For accessories, remember the following:
• Shoes and handbags give you the option of choosing a dominant color or taking a different direction. If you’re wearing a solid shade like navy, brown, black or gray, it is now “fun” to add a dose of color to your shoes or handbag but remember to think humble. (Meaning, if you use every color in the color wheel, you will look garish and vulgar. The Oscar-winning movie, Priscilla, Queen of the Desert showed this take on being “over the top.” The outrageous, outlandish costumes must have been a product of the wildest of fantasies and lunacy. But that was the key: they were designed for the stage, not as street wear.)

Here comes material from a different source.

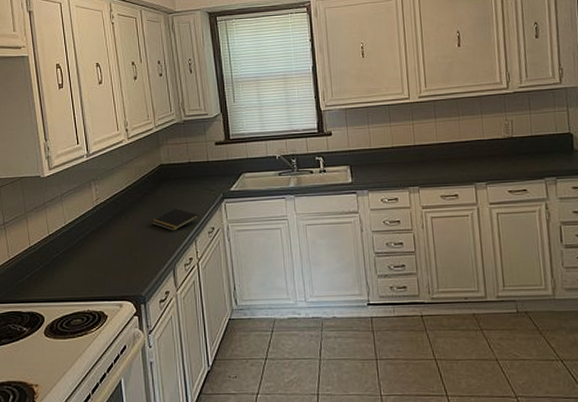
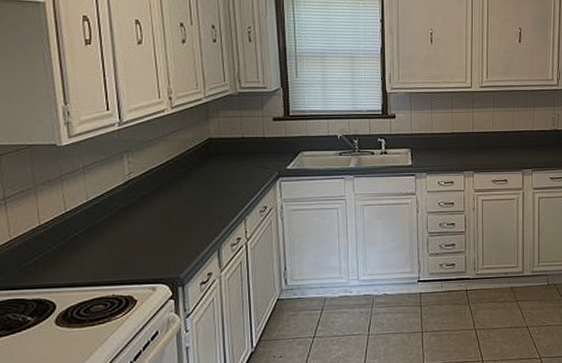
notepad: present [151,208,199,231] -> none [195,185,250,210]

• Pantyhose should match your shoe color or the hemline of your outfit. Stick to neutral colors. (Don’t ever make the mistake of wearing black hosiery with white shoes!)
• Fabric and embellishments play a subtle role. Easy on the cabbage roses and big prints if you don’t have the height and the physique to carry them off. The same for chunky pieces of jewelry.
• Jewelry and accessories are used to accent your clothing while you remain the center of attention. (In fashion, as in life, you matter most.)
Here is one fashion meltdown: a twice-over-the-hill woman wore these rhinestone-studded jeans with back pockets that bling-blinged like Stars and Stripes Forever; she matched that with a halter top studded with even more sequins and beads. She had a wide belt like Elvis Presley with diamond buttons and faux pearls and a matching pair of sunshades with wingtips similar to those worn by Elton John or Dame Edna. The man seated next to me could not believe his eyes and remarked: “Ah, is it the Fourth of July already?”
And what took the cake? She was at a healing Mass with a somber priest who was preaching self-denial and being “poor” in spirit. Ramoning Valera and Madame Coco Chanel would have somersaulted in their graves.
And the last test? Take a good look in your cheval full-length mirror before you head out the door. Your mirror never lies. If you look ridiculous, don’t get caught in it.